● What you are asked to do
Every line below between the line holding "is a photomicrograph" and the line holding "(IHC) of endometrial", inclusive, should be repeated exactly, and all other lines omitted.

● Data extracts
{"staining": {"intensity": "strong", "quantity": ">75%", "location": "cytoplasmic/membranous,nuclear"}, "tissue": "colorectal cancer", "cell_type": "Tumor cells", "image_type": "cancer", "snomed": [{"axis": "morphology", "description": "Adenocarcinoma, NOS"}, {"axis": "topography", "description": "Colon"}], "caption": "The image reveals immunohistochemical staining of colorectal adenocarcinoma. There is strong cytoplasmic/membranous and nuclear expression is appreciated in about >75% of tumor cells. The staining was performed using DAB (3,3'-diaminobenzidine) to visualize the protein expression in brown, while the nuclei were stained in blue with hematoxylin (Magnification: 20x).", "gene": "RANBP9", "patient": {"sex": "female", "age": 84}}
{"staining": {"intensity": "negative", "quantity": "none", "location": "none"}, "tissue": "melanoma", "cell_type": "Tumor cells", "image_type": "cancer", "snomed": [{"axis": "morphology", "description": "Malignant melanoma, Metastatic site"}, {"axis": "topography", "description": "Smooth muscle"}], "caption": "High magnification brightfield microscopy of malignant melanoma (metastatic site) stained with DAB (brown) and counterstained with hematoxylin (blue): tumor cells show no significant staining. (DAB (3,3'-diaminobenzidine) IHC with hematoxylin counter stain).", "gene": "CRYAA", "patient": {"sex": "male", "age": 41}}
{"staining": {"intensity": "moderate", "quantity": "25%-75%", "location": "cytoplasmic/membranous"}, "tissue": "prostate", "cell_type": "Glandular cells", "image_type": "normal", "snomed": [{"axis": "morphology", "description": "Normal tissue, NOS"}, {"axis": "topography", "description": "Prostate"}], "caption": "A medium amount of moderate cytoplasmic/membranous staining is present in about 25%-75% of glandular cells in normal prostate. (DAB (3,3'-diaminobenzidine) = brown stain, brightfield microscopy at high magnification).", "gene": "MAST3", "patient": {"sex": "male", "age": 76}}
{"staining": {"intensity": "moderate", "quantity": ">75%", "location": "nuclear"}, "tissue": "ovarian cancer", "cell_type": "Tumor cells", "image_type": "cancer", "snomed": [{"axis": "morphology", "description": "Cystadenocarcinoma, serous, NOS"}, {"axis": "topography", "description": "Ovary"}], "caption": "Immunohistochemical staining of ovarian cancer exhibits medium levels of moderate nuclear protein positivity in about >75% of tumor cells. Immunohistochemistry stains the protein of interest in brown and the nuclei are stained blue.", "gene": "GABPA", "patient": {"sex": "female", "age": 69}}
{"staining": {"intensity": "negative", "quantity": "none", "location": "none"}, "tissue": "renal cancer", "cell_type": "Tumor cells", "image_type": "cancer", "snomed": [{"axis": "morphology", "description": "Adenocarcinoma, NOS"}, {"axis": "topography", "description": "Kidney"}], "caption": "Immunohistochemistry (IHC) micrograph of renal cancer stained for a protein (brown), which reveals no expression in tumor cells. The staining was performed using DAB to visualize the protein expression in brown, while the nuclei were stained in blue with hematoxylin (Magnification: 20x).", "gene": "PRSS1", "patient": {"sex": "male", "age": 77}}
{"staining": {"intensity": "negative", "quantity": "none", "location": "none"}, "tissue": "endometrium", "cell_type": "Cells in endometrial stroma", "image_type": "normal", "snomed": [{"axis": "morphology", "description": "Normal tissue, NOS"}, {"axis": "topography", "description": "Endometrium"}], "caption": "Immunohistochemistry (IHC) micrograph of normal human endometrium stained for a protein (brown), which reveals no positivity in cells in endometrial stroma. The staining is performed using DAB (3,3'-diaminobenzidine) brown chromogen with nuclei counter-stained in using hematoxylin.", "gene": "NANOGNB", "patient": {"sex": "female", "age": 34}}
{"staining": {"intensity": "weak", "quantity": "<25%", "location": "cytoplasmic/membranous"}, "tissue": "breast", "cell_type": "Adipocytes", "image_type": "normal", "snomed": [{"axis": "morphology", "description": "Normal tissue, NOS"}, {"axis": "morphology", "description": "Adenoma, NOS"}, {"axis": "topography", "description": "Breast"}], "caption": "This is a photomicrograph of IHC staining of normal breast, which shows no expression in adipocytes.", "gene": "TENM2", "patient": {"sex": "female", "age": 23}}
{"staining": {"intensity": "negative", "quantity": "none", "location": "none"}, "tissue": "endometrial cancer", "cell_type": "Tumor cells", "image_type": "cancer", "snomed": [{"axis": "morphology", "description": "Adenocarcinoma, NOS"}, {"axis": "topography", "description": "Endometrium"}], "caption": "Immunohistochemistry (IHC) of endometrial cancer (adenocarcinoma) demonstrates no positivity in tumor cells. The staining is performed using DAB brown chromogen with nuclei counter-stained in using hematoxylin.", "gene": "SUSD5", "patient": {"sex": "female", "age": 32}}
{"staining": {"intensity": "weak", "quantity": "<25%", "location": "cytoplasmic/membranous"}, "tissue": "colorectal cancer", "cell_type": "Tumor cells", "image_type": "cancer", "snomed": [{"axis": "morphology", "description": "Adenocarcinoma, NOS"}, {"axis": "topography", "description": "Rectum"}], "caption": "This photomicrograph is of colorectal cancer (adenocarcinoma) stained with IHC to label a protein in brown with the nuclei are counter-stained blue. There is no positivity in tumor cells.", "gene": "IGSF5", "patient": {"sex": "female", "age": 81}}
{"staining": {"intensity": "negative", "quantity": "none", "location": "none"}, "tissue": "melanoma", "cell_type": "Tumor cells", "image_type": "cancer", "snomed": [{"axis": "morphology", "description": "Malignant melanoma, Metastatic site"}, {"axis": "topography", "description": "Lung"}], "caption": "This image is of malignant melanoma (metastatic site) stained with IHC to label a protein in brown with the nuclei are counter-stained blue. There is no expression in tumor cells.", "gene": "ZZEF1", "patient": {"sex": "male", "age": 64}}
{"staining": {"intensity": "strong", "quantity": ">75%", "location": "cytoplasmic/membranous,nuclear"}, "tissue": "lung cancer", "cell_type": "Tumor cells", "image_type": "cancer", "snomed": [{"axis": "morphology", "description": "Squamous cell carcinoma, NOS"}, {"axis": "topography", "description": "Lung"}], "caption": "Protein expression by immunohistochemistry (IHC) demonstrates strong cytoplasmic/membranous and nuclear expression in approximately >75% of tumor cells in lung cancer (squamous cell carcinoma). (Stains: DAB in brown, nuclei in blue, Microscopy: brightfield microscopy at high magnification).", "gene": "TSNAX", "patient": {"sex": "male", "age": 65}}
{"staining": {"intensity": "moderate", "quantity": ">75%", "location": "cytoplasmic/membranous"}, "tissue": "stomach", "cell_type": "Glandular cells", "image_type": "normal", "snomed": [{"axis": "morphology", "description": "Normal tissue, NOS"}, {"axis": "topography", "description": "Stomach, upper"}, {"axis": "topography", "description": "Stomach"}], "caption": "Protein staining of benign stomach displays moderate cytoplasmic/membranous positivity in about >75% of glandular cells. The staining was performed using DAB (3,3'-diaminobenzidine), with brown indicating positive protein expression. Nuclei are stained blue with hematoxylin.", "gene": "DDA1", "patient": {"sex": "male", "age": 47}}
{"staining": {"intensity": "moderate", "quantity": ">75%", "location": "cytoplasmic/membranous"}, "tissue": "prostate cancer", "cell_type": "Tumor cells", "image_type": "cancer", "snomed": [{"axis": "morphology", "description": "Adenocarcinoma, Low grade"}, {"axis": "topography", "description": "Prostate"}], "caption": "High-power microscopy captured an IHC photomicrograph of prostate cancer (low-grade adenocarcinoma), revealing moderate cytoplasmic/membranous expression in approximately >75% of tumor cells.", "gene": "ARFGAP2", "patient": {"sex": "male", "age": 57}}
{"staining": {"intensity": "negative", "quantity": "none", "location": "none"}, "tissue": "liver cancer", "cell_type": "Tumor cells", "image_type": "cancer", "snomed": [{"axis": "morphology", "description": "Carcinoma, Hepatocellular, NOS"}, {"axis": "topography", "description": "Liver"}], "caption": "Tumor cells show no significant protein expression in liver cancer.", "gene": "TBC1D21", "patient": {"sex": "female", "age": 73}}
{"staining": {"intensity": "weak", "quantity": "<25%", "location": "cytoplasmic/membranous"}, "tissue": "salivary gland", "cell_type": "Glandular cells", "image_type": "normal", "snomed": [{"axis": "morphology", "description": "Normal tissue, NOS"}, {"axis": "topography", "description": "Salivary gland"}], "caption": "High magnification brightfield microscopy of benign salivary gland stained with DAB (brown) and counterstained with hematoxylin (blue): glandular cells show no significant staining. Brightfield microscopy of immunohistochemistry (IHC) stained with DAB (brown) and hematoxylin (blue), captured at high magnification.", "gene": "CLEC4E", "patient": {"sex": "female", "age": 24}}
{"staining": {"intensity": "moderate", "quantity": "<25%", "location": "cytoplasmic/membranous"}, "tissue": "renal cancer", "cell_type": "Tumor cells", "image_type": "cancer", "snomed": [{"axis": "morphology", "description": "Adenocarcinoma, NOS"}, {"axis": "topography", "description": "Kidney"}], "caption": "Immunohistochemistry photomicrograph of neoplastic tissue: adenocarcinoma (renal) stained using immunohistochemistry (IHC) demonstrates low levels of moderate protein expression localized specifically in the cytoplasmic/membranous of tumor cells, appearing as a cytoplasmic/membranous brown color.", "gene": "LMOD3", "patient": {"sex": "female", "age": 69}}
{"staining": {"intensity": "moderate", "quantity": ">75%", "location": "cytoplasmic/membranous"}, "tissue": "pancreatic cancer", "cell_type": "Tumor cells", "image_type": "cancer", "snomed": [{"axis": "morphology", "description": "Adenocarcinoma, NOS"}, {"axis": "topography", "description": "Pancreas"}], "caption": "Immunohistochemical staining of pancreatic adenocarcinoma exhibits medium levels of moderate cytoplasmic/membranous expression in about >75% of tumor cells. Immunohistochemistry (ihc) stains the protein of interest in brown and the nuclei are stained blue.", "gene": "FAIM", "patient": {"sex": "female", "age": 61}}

● Response box
{"staining": {"intensity": "weak", "quantity": "<25%", "location": "cytoplasmic/membranous"}, "tissue": "breast", "cell_type": "Adipocytes", "image_type": "normal", "snomed": [{"axis": "morphology", "description": "Normal tissue, NOS"}, {"axis": "morphology", "description": "Adenoma, NOS"}, {"axis": "topography", "description": "Breast"}], "caption": "This is a photomicrograph of IHC staining of normal breast, which shows no expression in adipocytes.", "gene": "TENM2", "patient": {"sex": "female", "age": 23}}
{"staining": {"intensity": "negative", "quantity": "none", "location": "none"}, "tissue": "endometrial cancer", "cell_type": "Tumor cells", "image_type": "cancer", "snomed": [{"axis": "morphology", "description": "Adenocarcinoma, NOS"}, {"axis": "topography", "description": "Endometrium"}], "caption": "Immunohistochemistry (IHC) of endometrial cancer (adenocarcinoma) demonstrates no positivity in tumor cells. The staining is performed using DAB brown chromogen with nuclei counter-stained in using hematoxylin.", "gene": "SUSD5", "patient": {"sex": "female", "age": 32}}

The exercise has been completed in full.